I’ve never played Scrabble by myself before, but I’m sure I’ll manage. I’m deciding whether I want to play as two players alternating or just one when Barrett clears his throat behind me.

“What are you doing?” he asks.

I know Barrett well enough by now to know that sometimes his questions come out as accusations even when he doesn’t mean it that way. Now being a perfect example.

“Playing Scrabble.”

“By yourself?”

“Do you want to play?” I ask.

His answer is to sit across from me. I’m surprised that he doesn’t ask to move the board so we’re sitting in proper chairs. My size is more conducive to this seating arrangement than Barrett’s tall frame. Instead, he folds his long legs under the coffee table and rests his back against the sofa behind him.

“What’s with you and word games?” he asks, carefully selecting his tiles. It’s a methodic process so intense I wonder if he’s using those telekinetic powers of his to read the letters on the tiles. Maybe that’s x-ray vision. The concentration of Barrett’s stare makes me think he has both.

“I like words.”

“I can tell.”

I arrange my tiles, moving them around to find out which word option will get me the most points.

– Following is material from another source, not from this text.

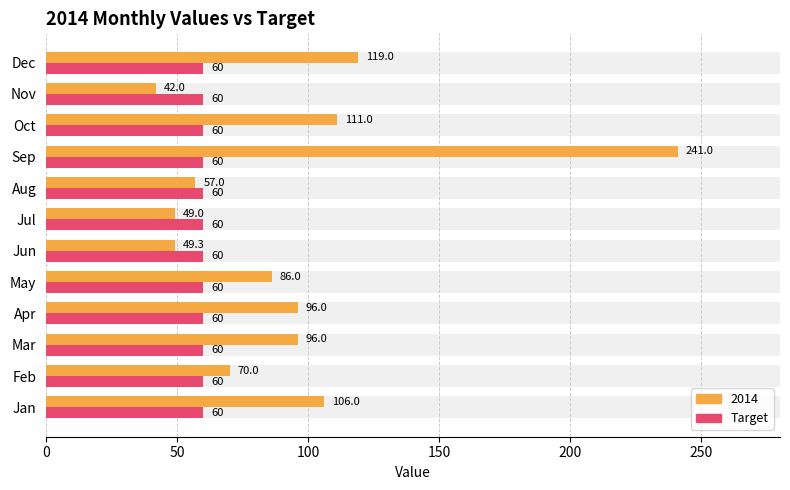

The value at Jun is 70.3. True or false?

False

I think back to last weekend when he ruined my WordIt streak. I’ve decided I don’t want to just beat Barrett. Annihilation would be preferable.

I have a thousand Es which seems annoying at first, but then I discover that I can play the word SQUEEZE using two letters with huge point totals and one happens to land on a double letter score space.

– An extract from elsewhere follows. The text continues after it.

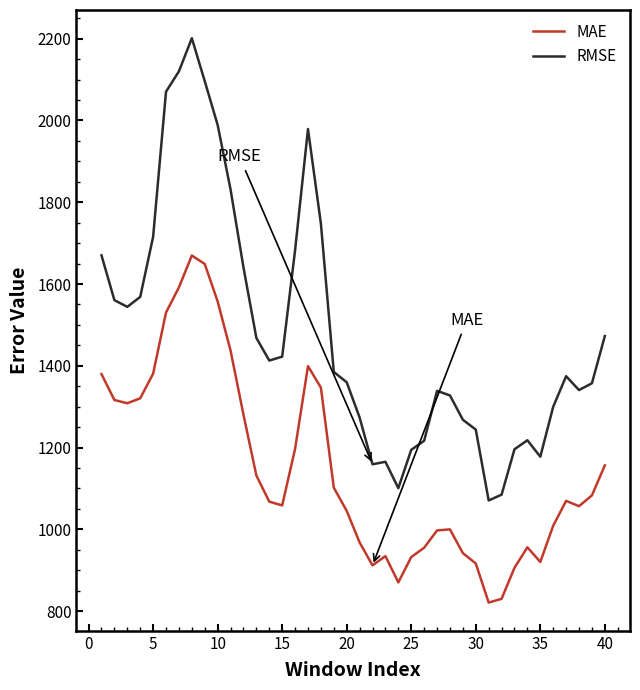

List the series in order of their peak value, lowest first.

MAE, RMSE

“Thirty-five points! Beat that.” I’m ready to declare victory.

Barrett studies his tiles saying nothing. His long fingers manipulate the tiles, thoroughly feeling them out. I should be used to this by now, but come on. Starting off with a thirty-five-point word in Scrabble is huge.

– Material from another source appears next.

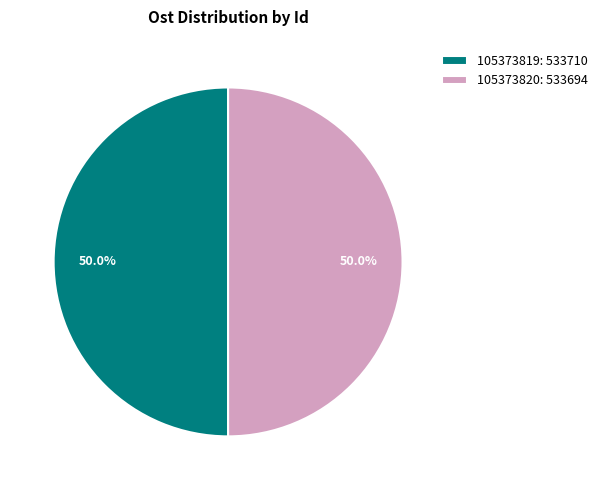

True or false: 105373820 accounts for 50% of the total.

True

Ironically, that’s the word that Barrett plays off my last E. HUGE.

“Congratulations,” I say, trying to keep a straight face, “eight points.”

I write down our first-round scores using a piece of paper and pen I found in the box. I’m going to frame this score card and hang it in my apartment.

Which reminds me. “I talked to my landlord yesterday,” I say, arranging my tiles again, looking for another high point word. “I was supposed to be able to move back in next week but she said there were delays.” I lift my eyes toward Barrett. “Do you know anything about that?”

While I’m not entirely anxious to return to the shoe box that is my apartment, especially after living at Barrett’s spacious and luxurious brownstone, I do want to make sure the timeline for completion coincides with me being single again. It would be weird if we broke up and I was still living at his place.

“It’s not ready yet,” he responds. No details, no explanation.

Inspired by Barrett, I play the word HUMDRUM. It earns me a triple letter score and a double word score for a total of thirty-eight points. It also earns me a smile from Barrett.

“Why are you smiling?” I ask. “You’re losing.”

“Am I?”

“Yes to both.” I laugh.

He shrugs.

“You should smile more,” I tell him, an idea forming in my brain. “In fact, I’m going to put it on my list.”

“That seems like a waste.”

“Not at all.” I shake my head. “It’s a great smile.”

“How many times of day would be sufficient?” He’s amused now.

“It doesn’t matter, as long as it’s always directed at me.”